Os detalhes que fazem a perfeição. Um dos destaques da seleção do Festival de Cinema Italiano 2023, excelente mostra de filmes gratuita com exibições em algumas salas e online, A Sombra de Caravaggio nos mostra alguns recortes da vida de Michelangelo Merisi, conhecido como Caravaggio, um influente pintor do final do século XVI e início do XVII que marcou a arte barroca em todo o mundo com uma extensa obra que buscava a associação do que era divino e do que era humano numa época onde a igreja católica mandava e desmandava na Itália. Dirigido pelo cineasta italiano Michele Placido, a narrativa se joga pelas imagens e movimentos de elementos emocionais conflitantes, característicos do protagonista.
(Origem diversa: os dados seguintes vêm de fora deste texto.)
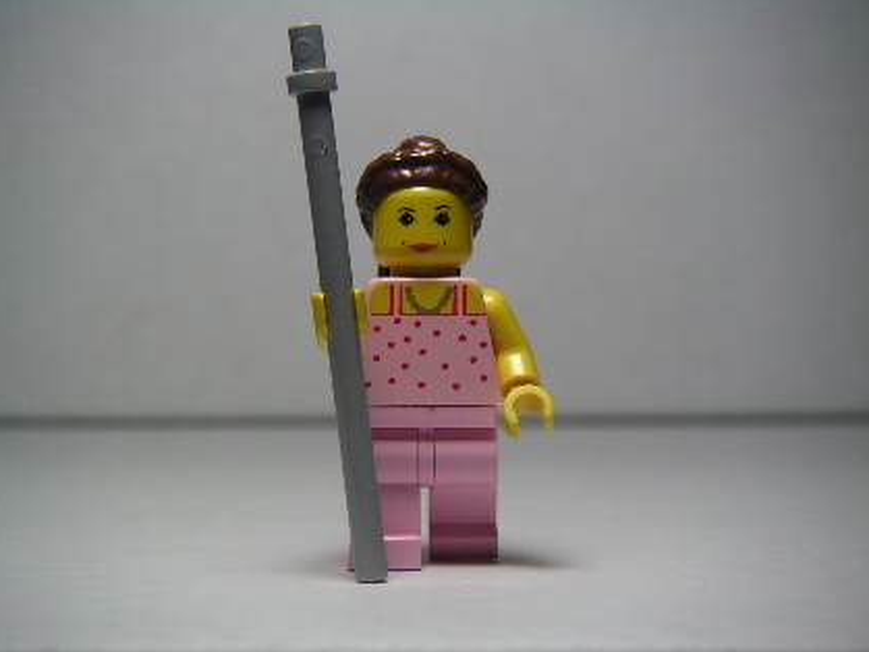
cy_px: 326
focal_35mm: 71
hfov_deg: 27.4
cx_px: 430
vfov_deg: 20.7
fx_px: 1782
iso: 50
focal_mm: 10.9
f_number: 3.1
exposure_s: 1/125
Na trama, conhecemos parte da vida de Caravaggio (Riccardo Scamarcio), um famoso pintor que fez carreira na Itália e usava sua maestria arte como uma espécie de desabafo pelas associações que traçava em relação a tudo que via. Transformando em arte, a dor e angústia da humanidade, navegamos na fase final de vida do artista quando conseguiu abrigo após ser acusado de assassinato chegando à Nápoles em 1609, à espera de um perdão papal. Em paralelo a isso, acompanhamos a investigação da Igreja Católica, na figura do enigmático Ombra (Louis Garrel), para saber se o protagonista merece ou não o perdão.
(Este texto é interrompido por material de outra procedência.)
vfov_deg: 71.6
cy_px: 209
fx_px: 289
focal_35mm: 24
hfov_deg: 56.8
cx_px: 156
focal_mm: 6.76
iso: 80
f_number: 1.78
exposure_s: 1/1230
O fascínio, o amor, o ódio. Elementos emocionais conflitantes guiavam a trajetória da genialidade de um artista complexo, intrigante, muitas vezes provocado, punido, senhor de grandes angústias numa reta em busca de validar seu espírito livre o que o levara para os lados interpretativos da inconsequência. Amados por alguns, odiados por tantos outros, Caravaggio era uma figura difícil de ser definida. Talvez por isso a narrativa se fixa nos diversos conflitos nessa fase de vida que o filme retrata, consumido pela angústia de não saber seu destino, andando entre Milão, Nápoles e Malta, criando arte a partir de expressões marcantes com referências em pessoas que encontrava nas noites em que não dormia.


Um dos inúmeros pontos positivos desse filme é o alcance de um poderoso recorte de uma época. Em paralelo a história do artista, enxergamos o olhar da Igreja Católica, até então definidora de destinos com seu poder de punição, sem saber o que fazer com um talento reconhecido por todos que apresentava suas obras ligadas ao divino de uma forma nunca antes vista. A personificação disso chega na figura sombria do personagem de Louis Garrel. Há também o olhar da alta sociedade sobre a situação do pintor, protegido em grande parte por famílias influentes, adoradores de seus trabalhos, ao longo de toda a Itália, como a influente Família Colonna aqui mencionada pela personagem de Isabelle Huppert, Costanza.


Com direito a intensos duelos de espadas, passagens históricas das origens de alguns obras lembradas até hoje e grandes imagens que representam o conjunto de angústias de um homem em eterno conflito, A Sombra de Caravaggio busca apresentar os fatos que compõem a reta final de vida do artista que marcou o movimento barroco.